Running Away From Keyboard (AFK)
With proper setup (research, prototype, Kanban board, and PRD), you can run the execution loop away-from-keyboard and get excellent results.
The key is ensuring your agents have all the context they need:
- Research assets for external dependencies
- Prototype code for design patterns
- Clear PRD for requirements
- Well-defined tickets with acceptance criteria
When these pieces are in place, agents can make informed decisions without constant human intervention.
Phase 7: Quality Assurance
Once execution completes, have the agent create a QA plan for human review. This plan should outline specific test scenarios, edge cases, and acceptance criteria to verify.
QA typically uncovers issues or improvement opportunities, resulting in more Kanban tickets and another execution loop. This is expected and healthy - you'll iterate through phases 5-7 multiple times until you reach a polished product.

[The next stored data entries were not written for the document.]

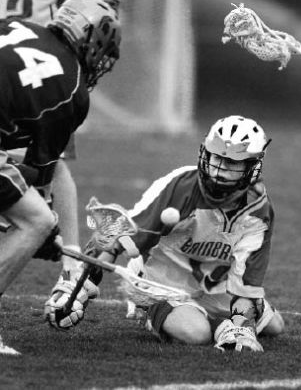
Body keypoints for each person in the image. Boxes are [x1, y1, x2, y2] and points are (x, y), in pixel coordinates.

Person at [47, 115, 284, 352]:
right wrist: (78, 288)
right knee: (196, 333)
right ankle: (150, 311)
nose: (219, 170)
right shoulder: (180, 185)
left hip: (215, 286)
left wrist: (241, 323)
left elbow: (246, 280)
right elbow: (120, 235)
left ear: (251, 168)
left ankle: (224, 323)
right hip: (162, 283)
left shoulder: (258, 211)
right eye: (216, 158)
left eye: (232, 163)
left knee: (275, 327)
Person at [0, 0, 121, 289]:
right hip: (38, 82)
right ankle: (67, 258)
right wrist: (44, 228)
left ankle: (67, 258)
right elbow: (39, 173)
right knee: (36, 216)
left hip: (21, 68)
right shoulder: (71, 92)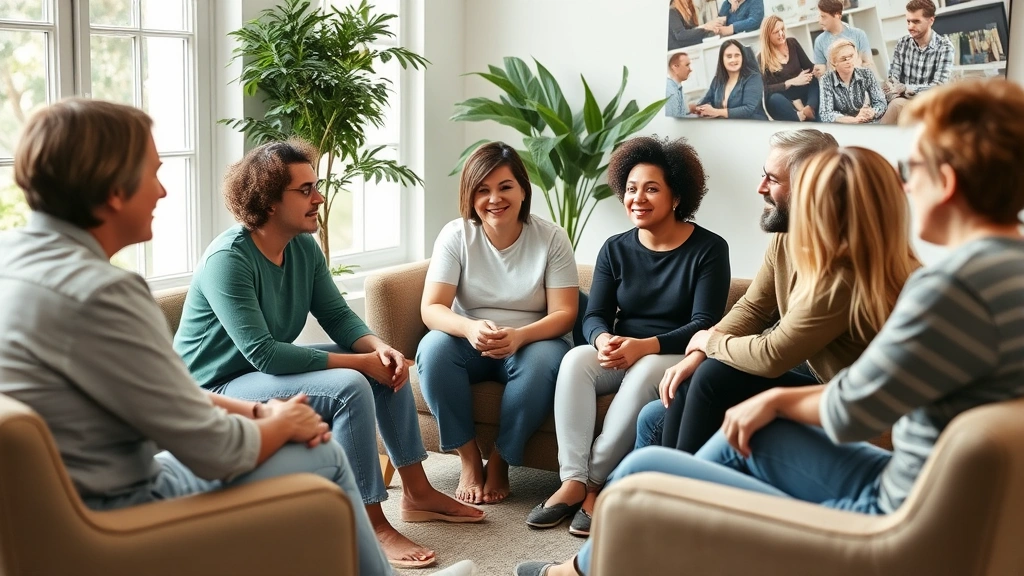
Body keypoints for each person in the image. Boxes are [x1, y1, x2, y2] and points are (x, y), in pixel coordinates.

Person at [516, 78, 1024, 576]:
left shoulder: (947, 290)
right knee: (673, 428)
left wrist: (770, 396)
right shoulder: (1005, 272)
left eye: (913, 169)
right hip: (932, 493)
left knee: (642, 473)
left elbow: (851, 410)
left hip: (898, 508)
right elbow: (760, 311)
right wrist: (706, 354)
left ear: (949, 182)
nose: (906, 186)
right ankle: (650, 525)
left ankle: (616, 548)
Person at [0, 98, 479, 576]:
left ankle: (415, 494)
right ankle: (377, 541)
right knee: (326, 451)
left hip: (67, 497)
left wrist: (274, 406)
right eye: (152, 173)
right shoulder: (107, 293)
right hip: (120, 498)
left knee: (375, 372)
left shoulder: (16, 264)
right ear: (111, 190)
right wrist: (280, 426)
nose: (164, 192)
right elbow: (215, 448)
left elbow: (165, 398)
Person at [173, 138, 485, 570]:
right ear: (266, 200)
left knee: (381, 367)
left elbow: (338, 316)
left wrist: (380, 349)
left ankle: (417, 492)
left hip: (263, 370)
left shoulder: (302, 246)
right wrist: (360, 363)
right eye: (304, 190)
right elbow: (263, 353)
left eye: (315, 186)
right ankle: (371, 522)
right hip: (218, 384)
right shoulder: (229, 260)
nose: (318, 197)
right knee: (351, 383)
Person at [629, 127, 906, 455]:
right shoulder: (786, 236)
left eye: (772, 179)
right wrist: (698, 354)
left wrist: (712, 343)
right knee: (664, 405)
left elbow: (774, 355)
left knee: (714, 377)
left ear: (807, 186)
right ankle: (653, 493)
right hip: (812, 374)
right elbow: (754, 307)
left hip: (846, 402)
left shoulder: (843, 273)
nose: (760, 187)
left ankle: (676, 491)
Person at [527, 137, 730, 537]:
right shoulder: (615, 248)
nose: (638, 198)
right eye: (632, 188)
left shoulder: (709, 249)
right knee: (574, 360)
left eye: (652, 188)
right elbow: (596, 315)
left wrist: (646, 346)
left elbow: (705, 322)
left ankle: (596, 483)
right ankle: (572, 480)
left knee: (643, 373)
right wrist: (602, 339)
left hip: (672, 353)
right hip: (622, 349)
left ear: (676, 197)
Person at [417, 142, 578, 506]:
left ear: (523, 190)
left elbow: (565, 313)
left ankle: (502, 461)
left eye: (505, 187)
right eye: (482, 190)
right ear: (470, 196)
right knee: (433, 348)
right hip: (469, 338)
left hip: (534, 339)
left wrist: (520, 336)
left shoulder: (551, 238)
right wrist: (470, 328)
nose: (494, 199)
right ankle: (470, 460)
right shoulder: (456, 235)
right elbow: (433, 308)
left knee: (542, 364)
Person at [880, 0, 954, 125]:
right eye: (908, 21)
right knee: (894, 104)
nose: (910, 27)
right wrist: (895, 89)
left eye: (916, 21)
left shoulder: (945, 47)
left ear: (931, 20)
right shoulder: (902, 44)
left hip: (930, 105)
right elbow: (894, 80)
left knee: (897, 106)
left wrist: (907, 88)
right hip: (903, 101)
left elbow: (939, 87)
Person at [758, 15, 819, 122]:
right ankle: (798, 116)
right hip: (783, 97)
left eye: (782, 29)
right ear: (767, 35)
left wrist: (818, 69)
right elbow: (765, 89)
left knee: (813, 79)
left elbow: (809, 67)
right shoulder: (761, 58)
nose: (781, 34)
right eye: (776, 32)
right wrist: (791, 82)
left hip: (800, 90)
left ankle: (809, 108)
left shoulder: (792, 43)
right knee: (774, 99)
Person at [694, 40, 767, 120]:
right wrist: (699, 109)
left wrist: (716, 112)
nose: (733, 60)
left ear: (742, 57)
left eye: (737, 55)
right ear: (722, 59)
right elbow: (706, 101)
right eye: (729, 56)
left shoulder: (753, 78)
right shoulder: (717, 80)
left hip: (753, 126)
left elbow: (748, 109)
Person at [819, 39, 887, 124]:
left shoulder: (866, 73)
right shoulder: (826, 80)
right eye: (843, 59)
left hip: (867, 122)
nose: (849, 61)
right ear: (834, 63)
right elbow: (825, 113)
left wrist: (872, 112)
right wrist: (853, 120)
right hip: (843, 127)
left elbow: (880, 102)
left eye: (851, 56)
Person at [812, 0, 874, 78]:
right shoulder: (819, 41)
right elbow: (822, 73)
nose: (820, 21)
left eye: (823, 16)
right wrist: (818, 73)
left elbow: (868, 64)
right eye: (819, 16)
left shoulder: (859, 35)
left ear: (837, 15)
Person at [666, 51, 695, 117]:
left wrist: (690, 108)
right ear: (675, 67)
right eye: (687, 65)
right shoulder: (670, 91)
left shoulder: (677, 87)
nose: (690, 69)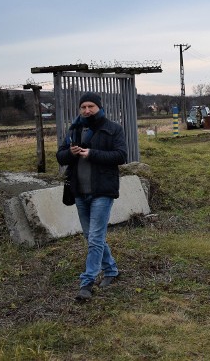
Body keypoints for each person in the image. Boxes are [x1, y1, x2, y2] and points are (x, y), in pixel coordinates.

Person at [56, 92, 128, 301]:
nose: (87, 110)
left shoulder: (113, 129)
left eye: (91, 106)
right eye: (83, 107)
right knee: (91, 237)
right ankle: (111, 270)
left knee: (95, 237)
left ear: (99, 107)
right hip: (79, 191)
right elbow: (60, 157)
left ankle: (87, 282)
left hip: (102, 191)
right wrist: (71, 152)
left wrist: (92, 153)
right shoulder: (74, 129)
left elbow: (121, 156)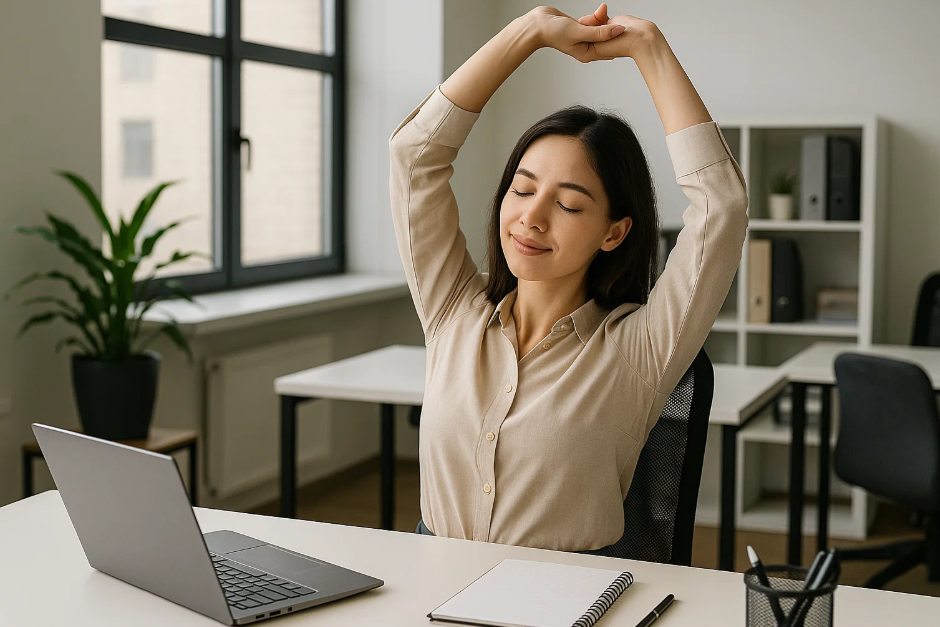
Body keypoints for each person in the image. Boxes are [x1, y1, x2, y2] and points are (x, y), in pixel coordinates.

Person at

Each iteration should bring you closer to production quality:
- Agent creates QA plan
- Human reviews and tests the implementation
- Human identifies bugs, UX issues, or improvements
- New tickets are created
- Return to execution phase
Code Review and Human Involvement
QA involves humans reading the generated code to ensure quality, maintainability, and correctness. This may not always be necessary (especially with gray box architectures), but it's an important quality gate for production systems.
Look for:
- Logic errors or edge cases
- Security vulnerabilities
- Performance issues
- Code maintainability and readability
- Adherence to project patterns
These seven phases form the core framework for working effectively with AI agents.
Summary
| Phase | Purpose | Key Deliverable |
|---|---|---|
| 1. Idea | Define what you want to build | Problem statement |
| 2. Research (optional) | Explore external dependencies | research.md asset |
| 3. Prototype (optional) | Test design and UX ideas | Working prototype |
| 4. PRD | Document the end state | Product requirements |
| 5. Kanban Board | Break down work into tickets | Task list with dependencies |
| 6. Execution | Build the actual implementation | Working code |
| 7. QA | Verify the completed work | QA plan and feedback |
This framework will likely evolve as new patterns emerge. Code review deserves special attention - it could be integrated into the execution flow or expanded within the QA phase.